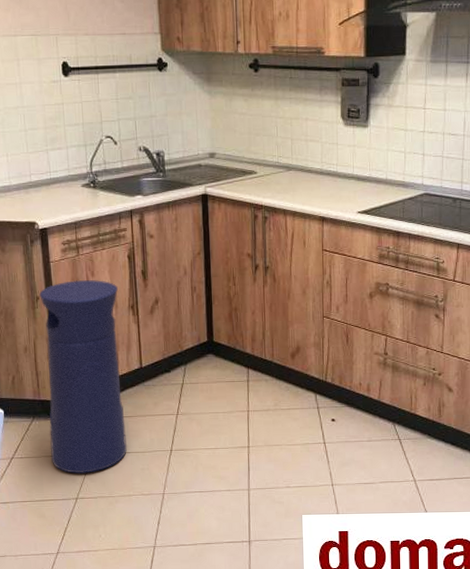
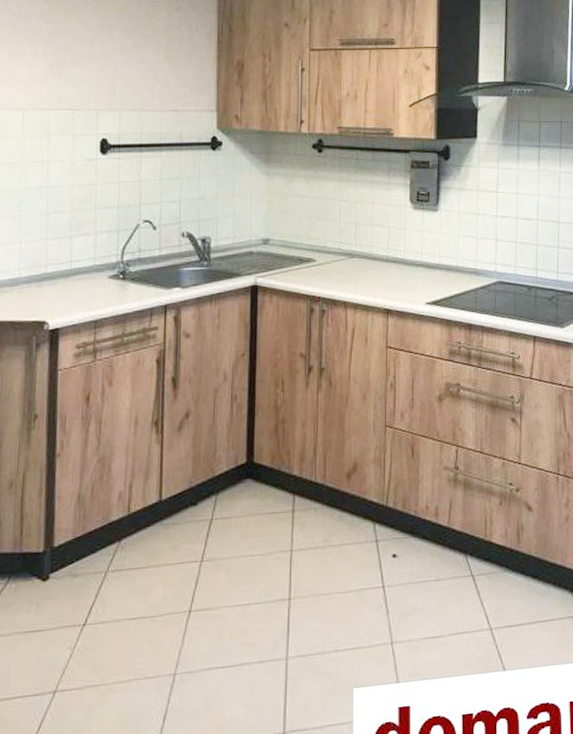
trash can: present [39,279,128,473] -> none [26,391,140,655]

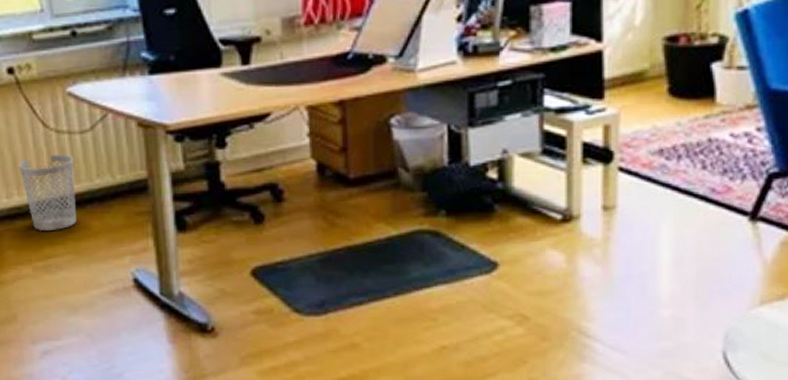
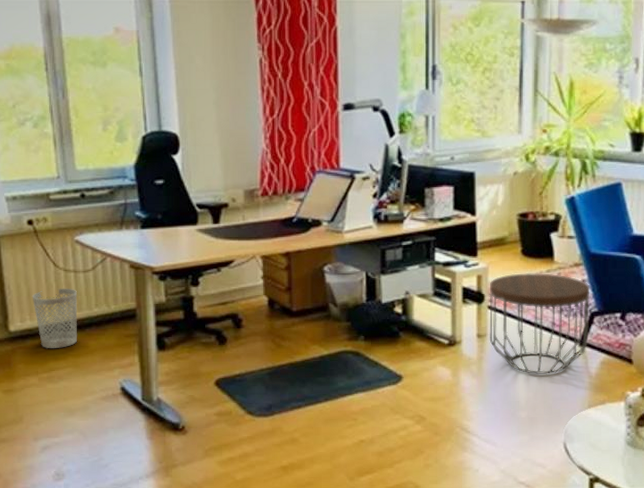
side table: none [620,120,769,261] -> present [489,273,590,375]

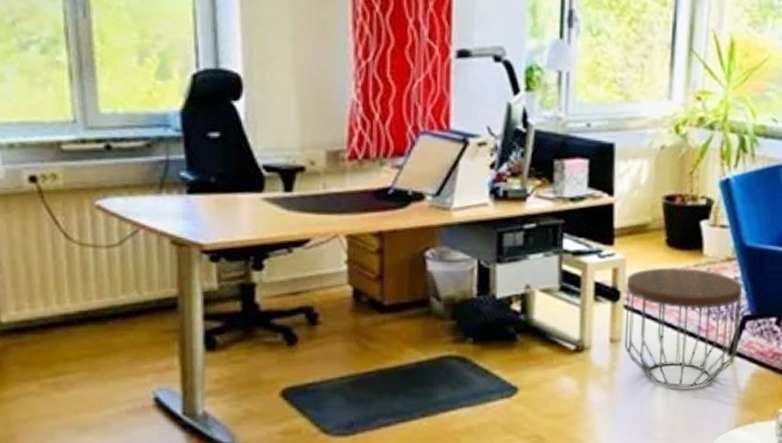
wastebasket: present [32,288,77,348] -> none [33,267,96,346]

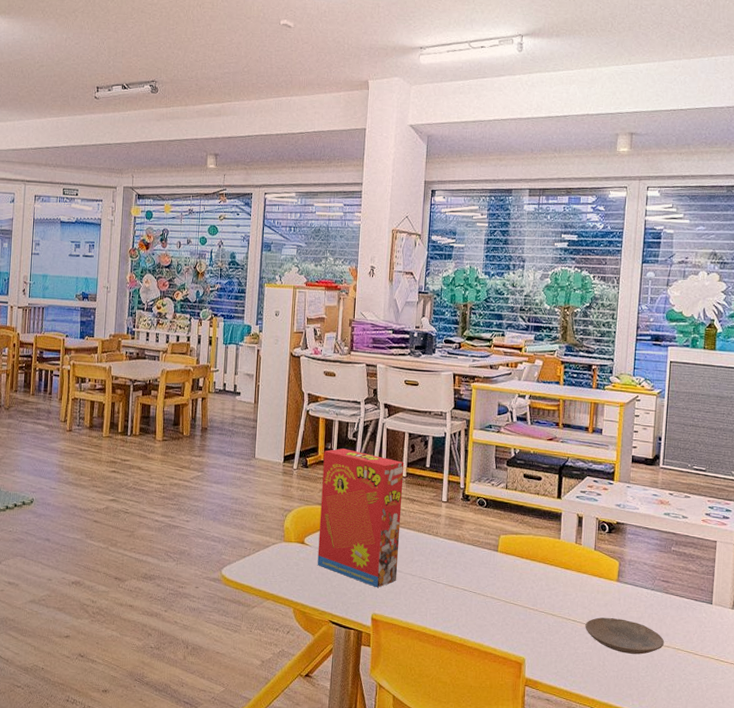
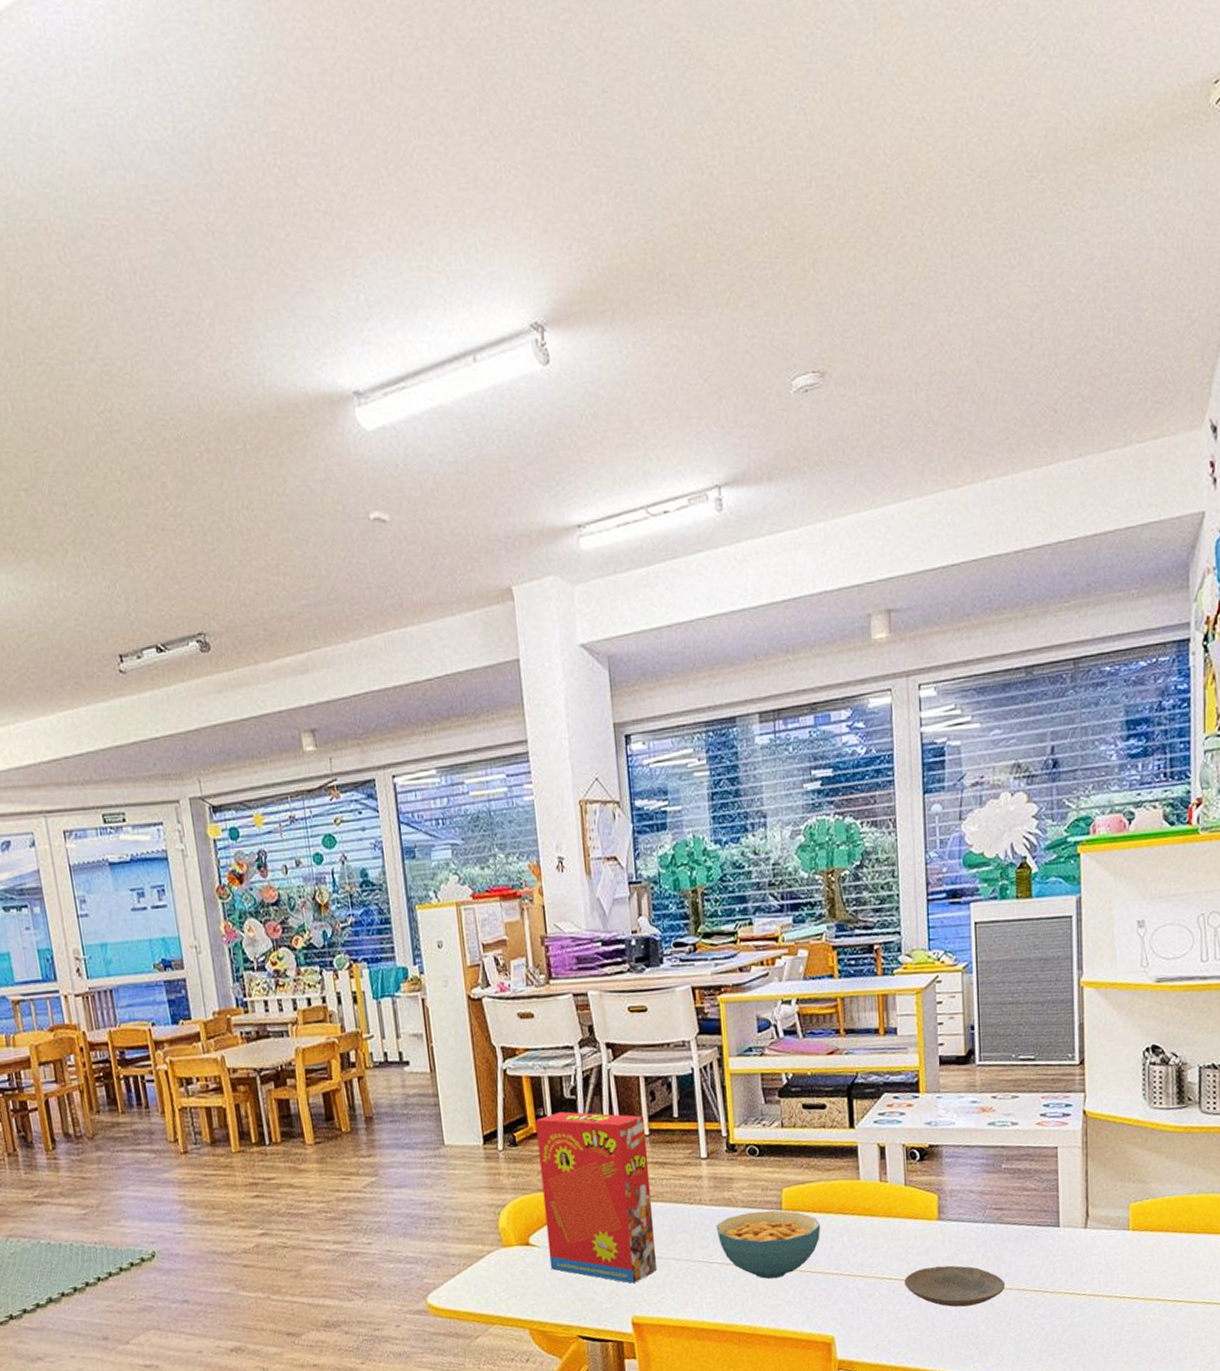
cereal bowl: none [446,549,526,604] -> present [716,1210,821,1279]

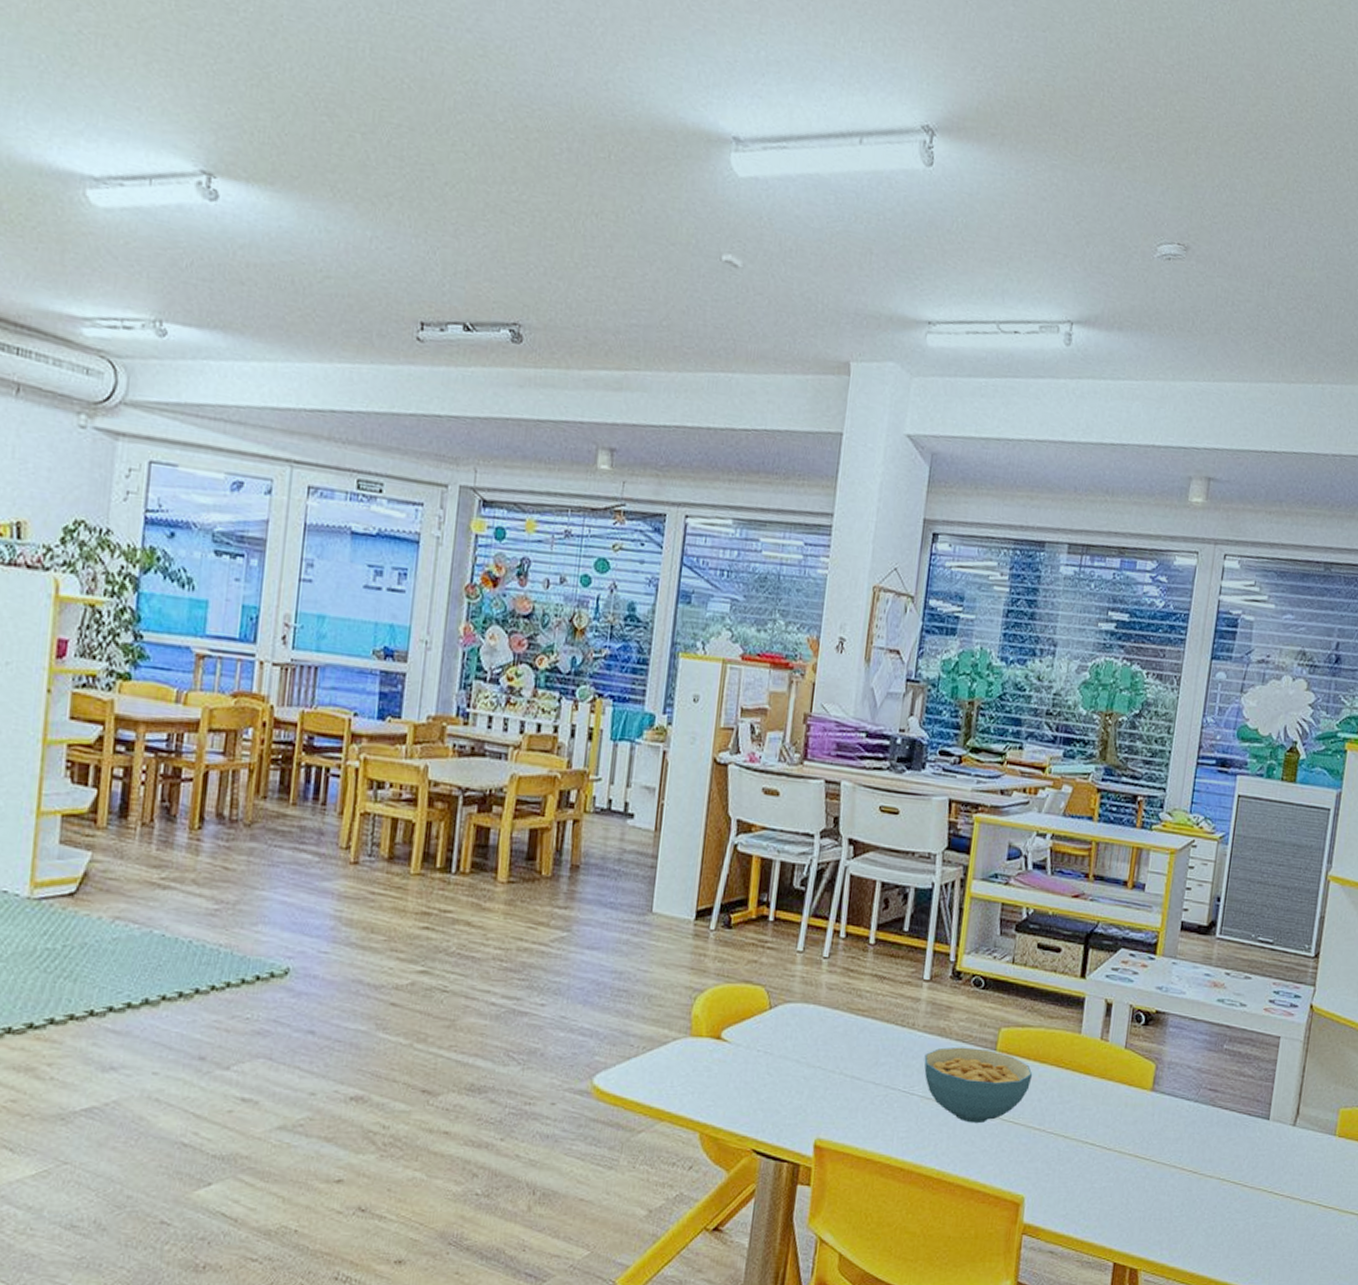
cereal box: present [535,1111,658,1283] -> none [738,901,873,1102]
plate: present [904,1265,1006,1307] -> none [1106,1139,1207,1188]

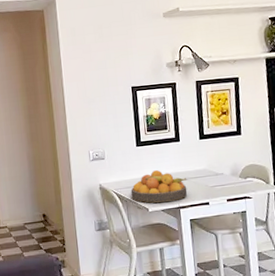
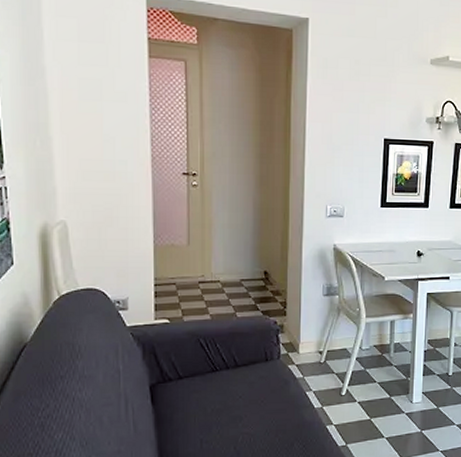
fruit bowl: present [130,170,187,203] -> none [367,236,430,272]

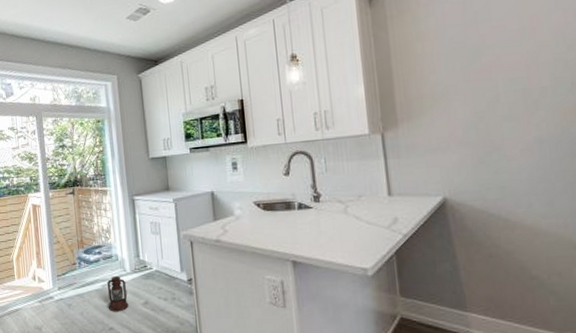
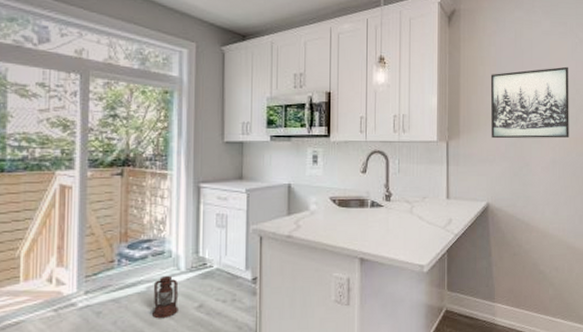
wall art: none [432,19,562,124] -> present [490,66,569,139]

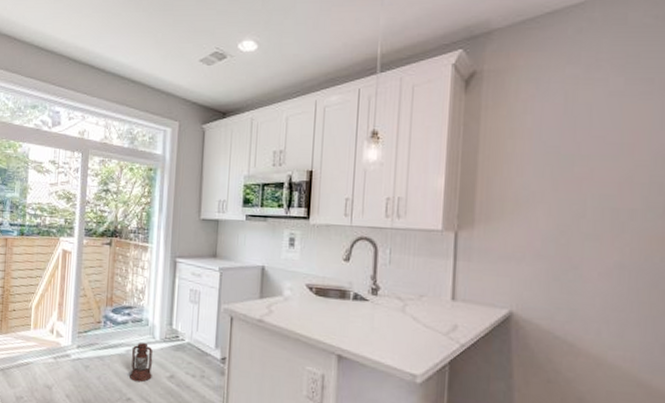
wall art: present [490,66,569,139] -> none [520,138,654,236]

= INSTRUCTIONS TO FOLLOW =
Retype the whole listing word for word. Skip the pictures.

= FINISHED TASK =
trash can: present [39,279,128,473] -> none [26,391,140,655]

side table: none [620,120,769,261] -> present [489,273,590,375]

wastebasket: present [32,288,77,348] -> none [33,267,96,346]

cereal bowl: none [446,549,526,604] -> present [716,1210,821,1279]

cereal box: present [535,1111,658,1283] -> none [738,901,873,1102]
plate: present [904,1265,1006,1307] -> none [1106,1139,1207,1188]

fruit bowl: present [130,170,187,203] -> none [367,236,430,272]

wall art: none [432,19,562,124] -> present [490,66,569,139]

wall art: present [490,66,569,139] -> none [520,138,654,236]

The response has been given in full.